Côr de olhos de poeta .



Ela entrou , deitou-se no divã e disse _ acho que estou a ficar louca _.

Eu fiquei em silêncio aguardando que ela me revelasse os sinais da sua loucura.

_ Um dos meus prazeres é cozinhar. Vou para a cozinha, corto as cebolas, os tomates, os pimentões - é uma alegria!

Entretanto, faz uns dias, eu fui para a cozinha para fazer aquilo que já fizera centenas de vezes , cortar cebolas.

Acto banal sem surpresas.

Mas , cortada a cebola, eu olhei para ela e tive um susto. Percebi que nunca havia visto uma cebola. Aqueles anéis perfeitamente ajustados, a luz se refletindo neles , tive a impressão de estar vendo a rosácea de um vitral de catedral gótica.

De repente, a cebola, de objeto a ser comido, se transformou em obra de arte para ser vista!

E o pior é que o mesmo aconteceu quando cortei os tomates, os pimentões... Agora, tudo o que vejo me causa espanto.

_ Ela se calou, esperando o meu diagnóstico_ .

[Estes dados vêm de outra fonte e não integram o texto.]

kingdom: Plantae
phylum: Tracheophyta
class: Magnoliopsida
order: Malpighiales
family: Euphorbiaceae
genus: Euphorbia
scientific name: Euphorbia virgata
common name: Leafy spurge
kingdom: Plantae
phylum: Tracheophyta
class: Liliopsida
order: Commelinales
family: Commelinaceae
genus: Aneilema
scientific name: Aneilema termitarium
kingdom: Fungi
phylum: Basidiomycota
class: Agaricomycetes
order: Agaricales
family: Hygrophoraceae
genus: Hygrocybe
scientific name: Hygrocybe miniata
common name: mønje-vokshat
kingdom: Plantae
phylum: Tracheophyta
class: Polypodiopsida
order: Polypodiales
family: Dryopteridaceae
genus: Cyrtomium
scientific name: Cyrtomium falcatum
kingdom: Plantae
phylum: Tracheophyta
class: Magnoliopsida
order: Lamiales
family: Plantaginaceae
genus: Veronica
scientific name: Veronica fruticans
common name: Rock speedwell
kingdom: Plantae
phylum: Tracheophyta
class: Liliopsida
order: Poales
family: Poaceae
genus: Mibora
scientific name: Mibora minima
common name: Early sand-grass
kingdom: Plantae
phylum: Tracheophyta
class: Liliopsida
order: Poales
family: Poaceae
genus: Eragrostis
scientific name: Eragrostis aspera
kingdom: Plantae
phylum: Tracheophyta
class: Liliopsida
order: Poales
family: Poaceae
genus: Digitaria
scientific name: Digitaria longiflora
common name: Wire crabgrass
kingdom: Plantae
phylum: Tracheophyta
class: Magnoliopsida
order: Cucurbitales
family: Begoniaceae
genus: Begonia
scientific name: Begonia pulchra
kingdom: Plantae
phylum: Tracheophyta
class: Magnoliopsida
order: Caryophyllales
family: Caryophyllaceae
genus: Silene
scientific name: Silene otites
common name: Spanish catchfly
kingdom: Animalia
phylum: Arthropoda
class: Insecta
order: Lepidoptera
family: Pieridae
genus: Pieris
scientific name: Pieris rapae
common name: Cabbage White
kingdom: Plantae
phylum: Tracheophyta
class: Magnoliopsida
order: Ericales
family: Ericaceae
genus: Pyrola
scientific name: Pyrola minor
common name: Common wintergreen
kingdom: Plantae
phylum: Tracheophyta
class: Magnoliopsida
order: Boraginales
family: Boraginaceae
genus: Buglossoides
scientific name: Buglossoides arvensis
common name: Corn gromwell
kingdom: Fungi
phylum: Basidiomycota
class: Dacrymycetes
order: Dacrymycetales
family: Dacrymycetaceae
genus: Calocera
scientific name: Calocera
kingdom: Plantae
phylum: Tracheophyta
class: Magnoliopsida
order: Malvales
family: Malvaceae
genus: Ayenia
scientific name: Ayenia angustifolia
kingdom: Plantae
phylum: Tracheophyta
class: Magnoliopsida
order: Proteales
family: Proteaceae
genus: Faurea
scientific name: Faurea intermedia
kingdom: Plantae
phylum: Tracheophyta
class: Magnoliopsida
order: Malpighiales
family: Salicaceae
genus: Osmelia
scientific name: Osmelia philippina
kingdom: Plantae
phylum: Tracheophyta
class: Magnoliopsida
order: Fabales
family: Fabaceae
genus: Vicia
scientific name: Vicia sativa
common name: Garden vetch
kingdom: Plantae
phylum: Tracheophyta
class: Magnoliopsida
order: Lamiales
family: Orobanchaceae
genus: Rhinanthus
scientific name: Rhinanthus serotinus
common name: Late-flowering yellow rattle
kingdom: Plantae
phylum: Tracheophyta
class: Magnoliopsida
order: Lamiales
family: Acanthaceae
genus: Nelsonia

Eu me levantei, fui à estante de livros e de lá retirei as "Odes Elementales" , de Pablo Neruda. Procurei a "Ode à Cebola" e disse ... _ Essa perturbação ocular que a acometeu é comum entre os poetas _.

Veja o que Neruda disse de uma cebola igual àquela que lhe causou assombro ... 'Rosa de água com escamas de cristal'.

Não, você não está louca. Você ganhou olhos de poeta... Os poetas ensinam a ver".